> _Problem to solve_: When "Петропавловск" occurs in a line of the material, copy that line.

> _Supplied records_:
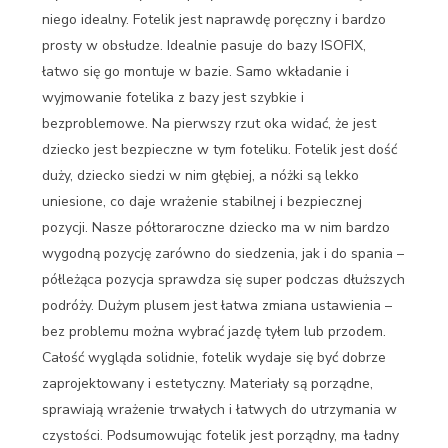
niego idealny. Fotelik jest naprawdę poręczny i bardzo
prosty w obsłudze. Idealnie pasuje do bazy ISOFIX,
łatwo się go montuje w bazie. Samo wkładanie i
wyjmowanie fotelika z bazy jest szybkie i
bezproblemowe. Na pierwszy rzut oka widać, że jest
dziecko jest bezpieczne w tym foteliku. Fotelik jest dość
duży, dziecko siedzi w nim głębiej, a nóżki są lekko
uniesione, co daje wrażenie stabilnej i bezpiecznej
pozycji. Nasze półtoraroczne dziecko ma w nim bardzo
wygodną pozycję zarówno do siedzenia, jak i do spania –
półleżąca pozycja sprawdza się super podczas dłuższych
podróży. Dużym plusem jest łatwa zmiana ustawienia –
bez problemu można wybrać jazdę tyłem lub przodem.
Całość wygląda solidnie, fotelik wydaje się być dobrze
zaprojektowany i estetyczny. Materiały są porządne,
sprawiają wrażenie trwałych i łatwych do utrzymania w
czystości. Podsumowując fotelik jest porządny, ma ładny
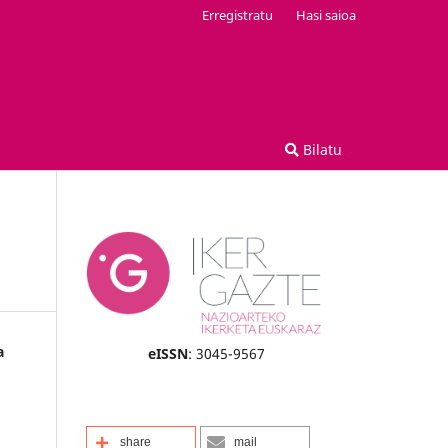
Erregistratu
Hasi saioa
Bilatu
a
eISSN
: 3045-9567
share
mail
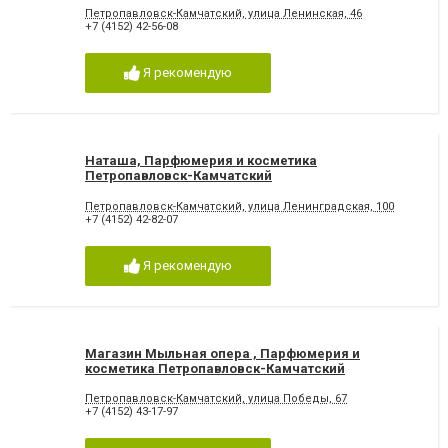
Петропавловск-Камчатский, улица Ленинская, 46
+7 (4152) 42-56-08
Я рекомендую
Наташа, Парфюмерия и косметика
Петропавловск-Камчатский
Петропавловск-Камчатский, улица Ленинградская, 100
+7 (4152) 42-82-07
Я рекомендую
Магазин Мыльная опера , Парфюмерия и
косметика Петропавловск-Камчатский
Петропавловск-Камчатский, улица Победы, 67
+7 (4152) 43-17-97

> _Result for this exercise_:
Петропавловск-Камчатский, улица Ленинская, 46
Петропавловск-Камчатский
Петропавловск-Камчатский, улица Ленинградская, 100
косметика Петропавловск-Камчатский
Петропавловск-Камчатский, улица Победы, 67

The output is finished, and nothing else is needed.